= How to complete this task =
Retype, exactly as they stand, the lines from the start of the data to the line that contains "We use cookies", both ends included. Leave the pictures out.

─── Extracted records

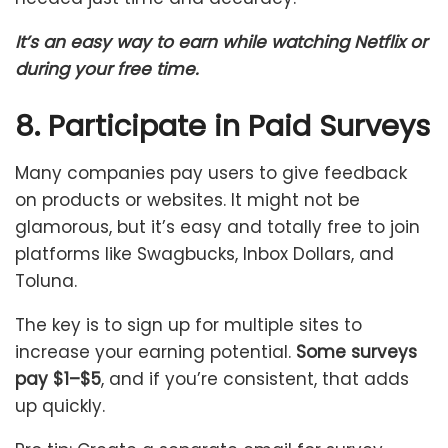
It’s an easy way to earn while watching Netflix or
during your free time.
8. Participate in Paid Surveys
Many companies pay users to give feedback
on products or websites. It might not be
glamorous, but it’s easy and totally free to join
platforms like Swagbucks, Inbox Dollars, and
Toluna.
The key is to sign up for multiple sites to
increase your earning potential.
Some surveys
pay $1–$5
, and if you’re consistent, that adds
up quickly.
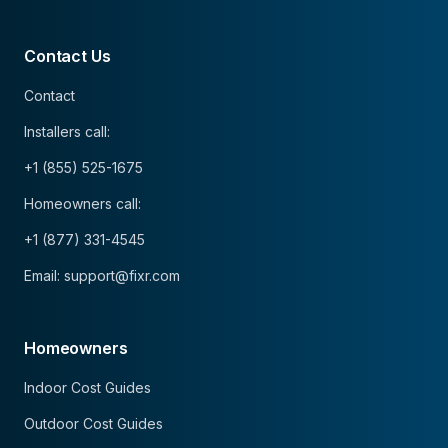
Contact Us
Contact
Installers call:
+1 (855) 525-1675
Homeowners call:
+1 (877) 331-4545
Email: support@fixr.com
Homeowners
Indoor Cost Guides
Outdoor Cost Guides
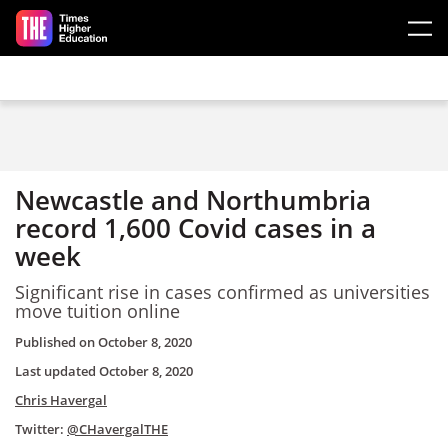
Skip to main content
Newcastle and Northumbria
record 1,600 Covid cases in a
week
Significant rise in cases confirmed as universities
move tuition online
Published on
October 8, 2020
Last updated
October 8, 2020
Chris Havergal
Twitter:
@CHavergalTHE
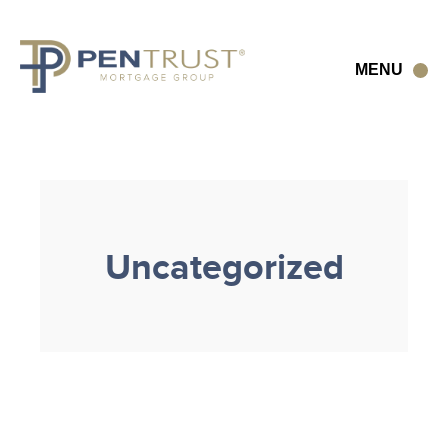
Skip
to
content
MENU
Uncategorized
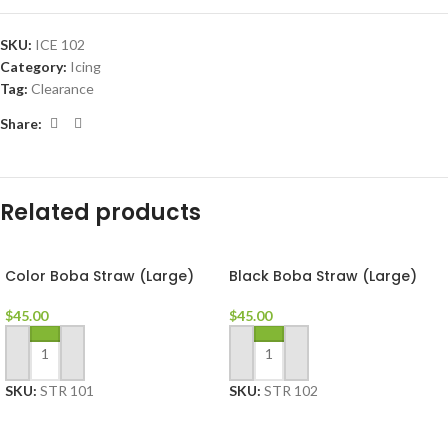
SKU:
ICE 102
Category:
Icing
Tag:
Clearance
Share:
Related products
Color Boba Straw (Large)
Black Boba Straw (Large)
$
45.00
$
45.00
ADD TO CART
ADD TO CART
SKU:
STR 101
SKU:
STR 102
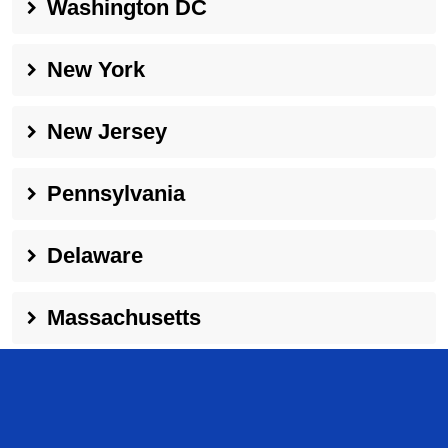
Washington DC
New York
New Jersey
Pennsylvania
Delaware
Massachusetts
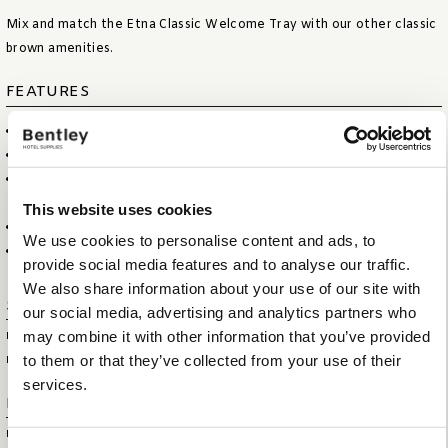
Mix and match the Etna Classic Welcome Tray with our other classic
brown amenities.
FEATURES
LUXURIOUS CLASSIC BROWN FABRIC AND STITCHING
ELEGANT RECTANGULAR DESIGN
IDEAL FOR PRESENTING KETTLE AND COFFEE & TEA MUGS AND
UTENSILS
This website uses cookies
INCLUDING TWO CABLE CUT-OUTS FOR KETTLE
We use cookies to personalise content and ads, to
WATER REPELLENT AND EASY TO CLEAN
provide social media features and to analyse our traffic.
We also share information about your use of our site with
Specifications
our social media, advertising and analytics partners who
may combine it with other information that you’ve provided
ITEM SIZE (WXDXH)
38 X 21 X 3,5 CM
to them or that they’ve collected from your use of their
ITEM NET WEIGHT
0,5 KG
services.
Logistical information
HS CODE
44209099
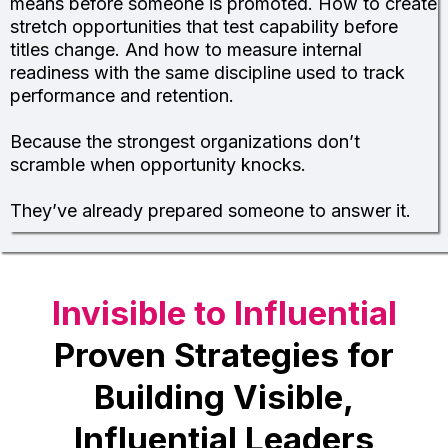
means before someone is promoted. How to create
stretch opportunities that test capability before
titles change. And how to measure internal
readiness with the same discipline used to track
performance and retention.
Because the strongest organizations don’t
scramble when opportunity knocks.
They’ve already prepared someone to answer it.
Invisible to Influential
Proven Strategies for
Building Visible,
Influential Leaders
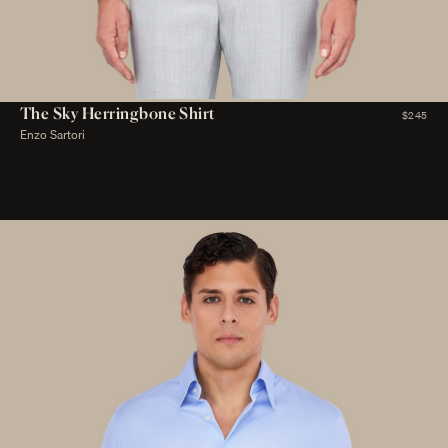
The Sky Herringbone Shirt
$245
Enzo Sartori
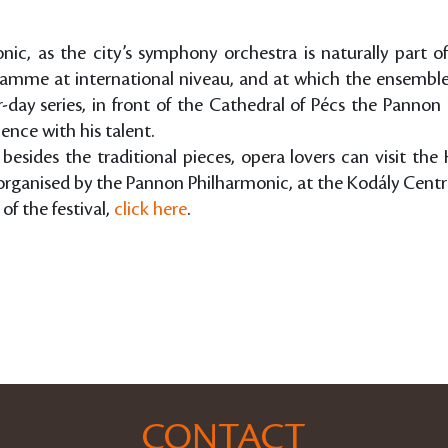
c, as the city’s symphony orchestra is naturally part o
ogramme at international niveau, and at which the ensembl
day series, in front of the Cathedral of Pécs the Pannon
ence with his talent.
, besides the traditional pieces, opera lovers can visit th
organised by the Pannon Philharmonic, at the Kodály Centr
of the festival,
click here
.
CONTACT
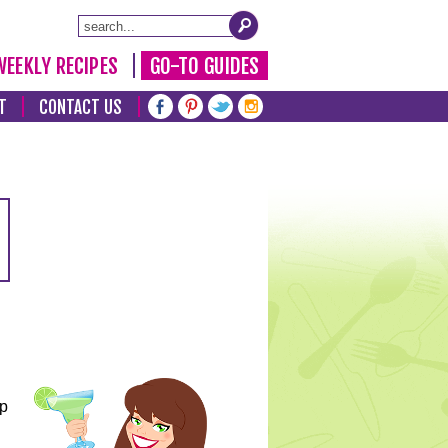
WEEKLY RECIPES
GO-TO GUIDES
T
CONTACT US
lp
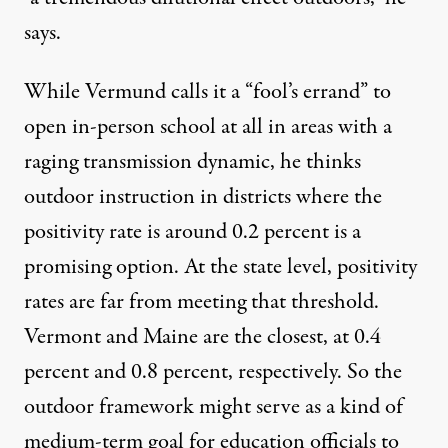
says.
While Vermund calls it a “fool’s errand” to
open in-person school at all in areas with a
raging transmission dynamic, he thinks
outdoor instruction in districts where the
positivity rate is around 0.2 percent is a
promising option. At the state level, positivity
rates are far from meeting that threshold.
Vermont and Maine are the closest, at
0.4
percent
and
0.8 percent
, respectively. So the
outdoor framework
might serve as a kind of
medium-term goal for education officials to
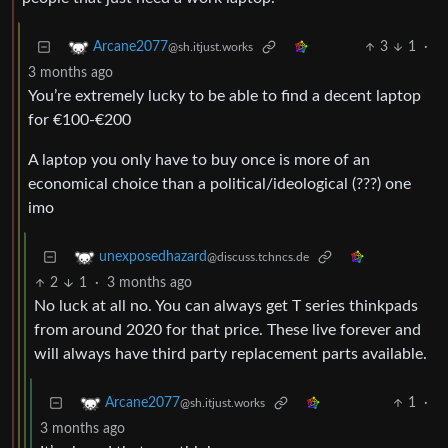
3
1
·
Arcane2077
@sh.itjust.works
3 months ago
You’re extremely lucky to be able to find a decent laptop
for €100-€200
A laptop you only have to buy once is more of an
economical choice than a political/ideological (???) one
imo
unexposedhazard
@discuss.tchncs.de
2
1
·
3 months ago
No luck at all no. You can always get T series thinkpads
from around 2020 for that price. These live forever and
will always have third party replacement parts available.
1
·
Arcane2077
@sh.itjust.works
3 months ago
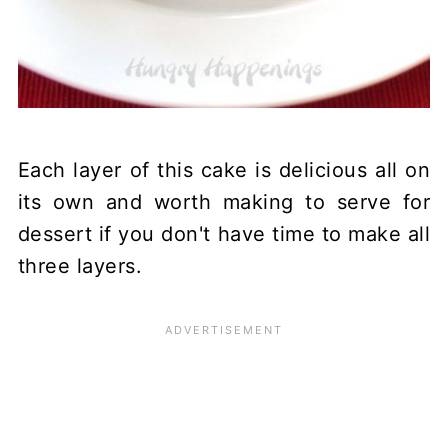
Each layer of this cake is delicious all on
its own and worth making to serve for
dessert if you don't have time to make all
three layers.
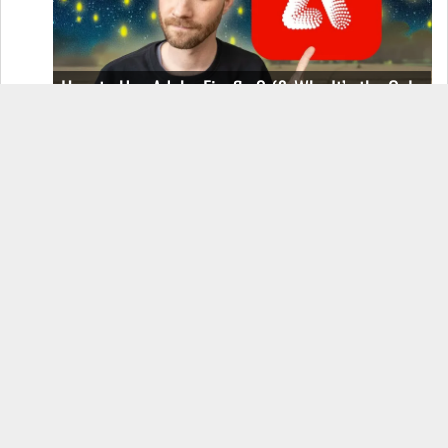
How to Use Adobe Firefly 3 (& Why It’s the Only
AI Image Generator You Should Use)
OnePlus 12 Real-World Test (Camera
Comparison, Battery Test, & Vlog)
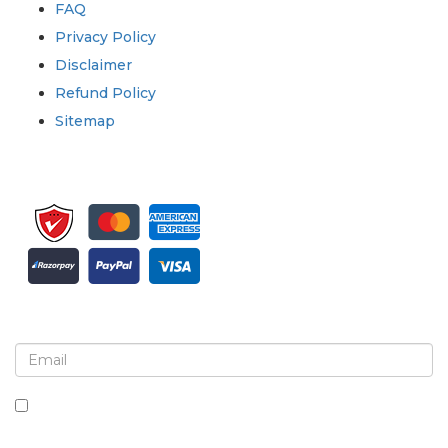
FAQ
Privacy Policy
Disclaimer
Refund Policy
Sitemap
Sign up for newsletter and updates
By checking this box, you agree to receive
newsletters and communications.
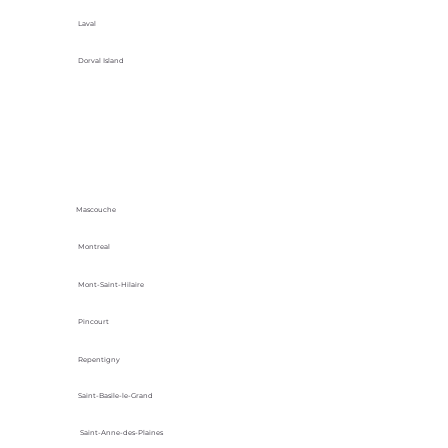
Laval
Dorval Island
Mascouche
Montreal
Mont-Saint-Hilaire
Pincourt
Repentigny
Saint-Basile-le-Grand
Saint-Anne-des-Plaines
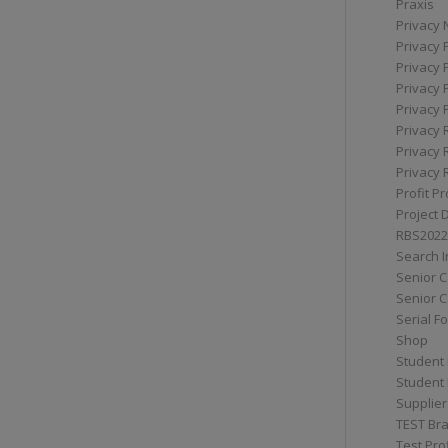
Praxis
Privacy 
Privacy 
Privacy 
Privacy 
Privacy 
Privacy 
Privacy 
Privacy 
Profit Pr
Project 
RBS2022
Search I
Senior 
Senior C
Serial F
Shop
Student 
Student 
Supplier
TEST Bra
Test Prof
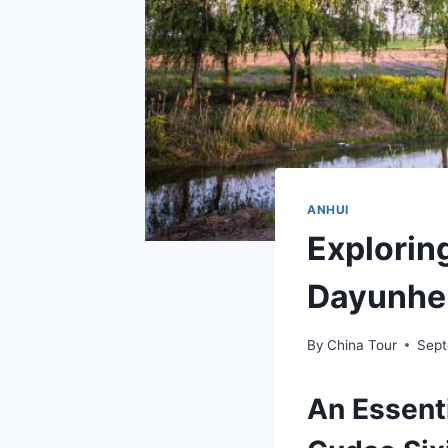
ANHUI
Explorin
Dayunhe 
By
China Tour
Sept
An Essent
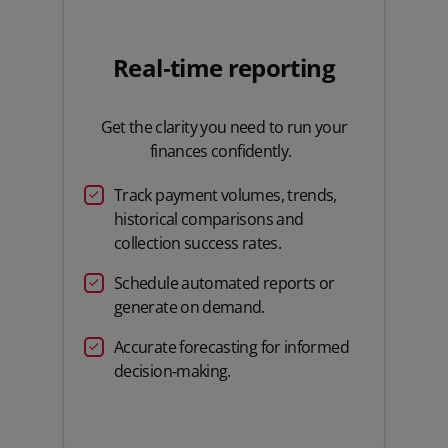
Real‑time reporting
Get the clarity you need to run your
finances confidently.
Track payment volumes, trends,
historical comparisons and
collection success rates.
Schedule automated reports or
generate on demand.
Accurate forecasting for informed
decision‑making.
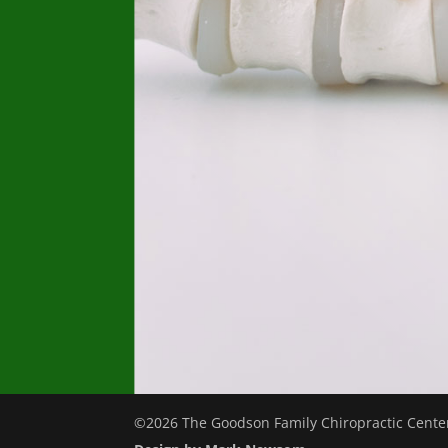
©2026 The Goodson Family Chiropractic Center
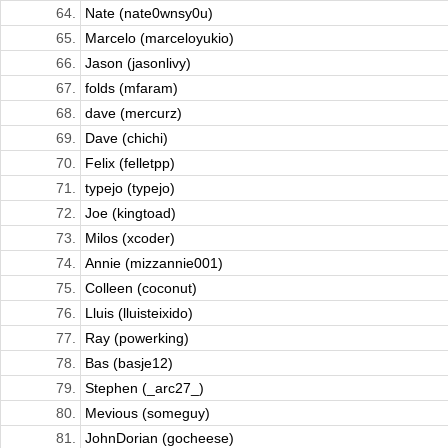
64.
Nate (nate0wnsy0u)
65.
Marcelo (marceloyukio)
66.
Jason (jasonlivy)
67.
folds (mfaram)
68.
dave (mercurz)
69.
Dave (chichi)
70.
Felix (felletpp)
71.
typejo (typejo)
72.
Joe (kingtoad)
73.
Milos (xcoder)
74.
Annie (mizzannie001)
75.
Colleen (coconut)
76.
Lluis (lluisteixido)
77.
Ray (powerking)
78.
Bas (basje12)
79.
Stephen (_arc27_)
80.
Mevious (someguy)
81.
JohnDorian (gocheese)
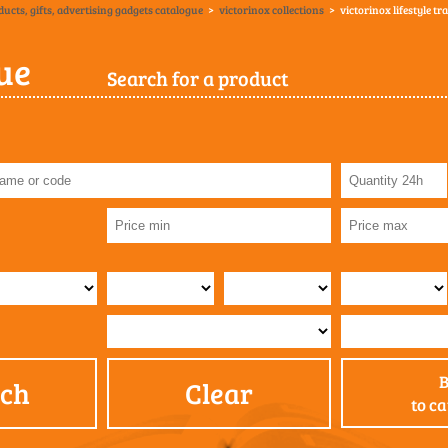
ducts, gifts, advertising gadgets catalogue
>
victorinox collections
>
victorinox lifestyle tr
ue
Search for a product
rch
Clear
to c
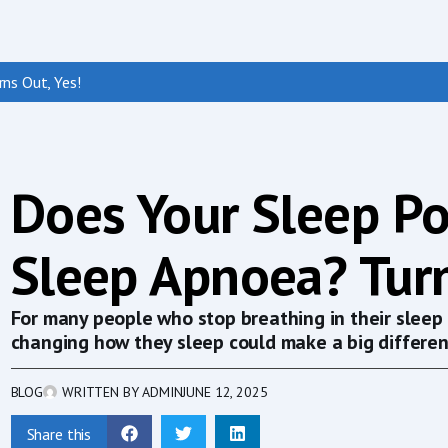
ns Out, Yes!
Does Your Sleep Po
Sleep Apnoea? Turn
For many people who stop breathing in their sleep 
changing how they sleep could make a big differen
BLOG
WRITTEN BY
ADMIN
JUNE 12, 2025
Share this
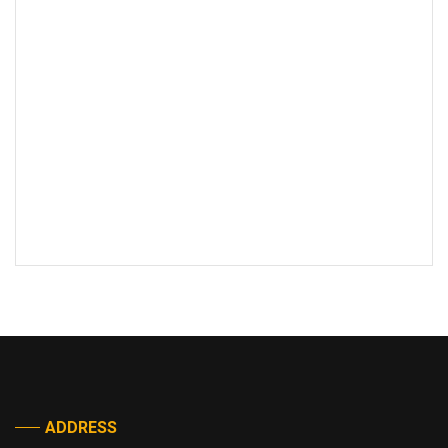
ADDRESS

──────

= Output of the task =
It’s an easy way to earn while watching Netflix or
during your free time.
8. Participate in Paid Surveys
Many companies pay users to give feedback
on products or websites. It might not be
glamorous, but it’s easy and totally free to join
platforms like Swagbucks, Inbox Dollars, and
Toluna.
The key is to sign up for multiple sites to
increase your earning potential.
Some surveys
pay $1–$5
, and if you’re consistent, that adds
up quickly.
Contact Us
Contact
Installers call:
+1 (855) 525-1675
Homeowners call:
+1 (877) 331-4545
Email: support@fixr.com
Homeowners
Indoor Cost Guides
Outdoor Cost Guides
Skip to main content
Newcastle and Northumbria
record 1,600 Covid cases in a
week
Significant rise in cases confirmed as universities
move tuition online
Published on
October 8, 2020
Last updated
October 8, 2020
Chris Havergal
Twitter:
@CHavergalTHE
Skip
to
content
MENU
Uncategorized
SKU:
ICE 102
Category:
Icing
Tag:
Clearance
Share:
Related products
Color Boba Straw (Large)
Black Boba Straw (Large)
$
45.00
$
45.00
ADD TO CART
ADD TO CART
SKU:
STR 101
SKU:
STR 102
Washington DC
New York
New Jersey
Pennsylvania
Delaware
Massachusetts
Mix and match the Etna Classic Welcome Tray with our other classic
brown amenities.
FEATURES
LUXURIOUS CLASSIC BROWN FABRIC AND STITCHING
ELEGANT RECTANGULAR DESIGN
IDEAL FOR PRESENTING KETTLE AND COFFEE & TEA MUGS AND
UTENSILS
This website uses cookies
INCLUDING TWO CABLE CUT-OUTS FOR KETTLE
We use cookies to personalise content and ads, to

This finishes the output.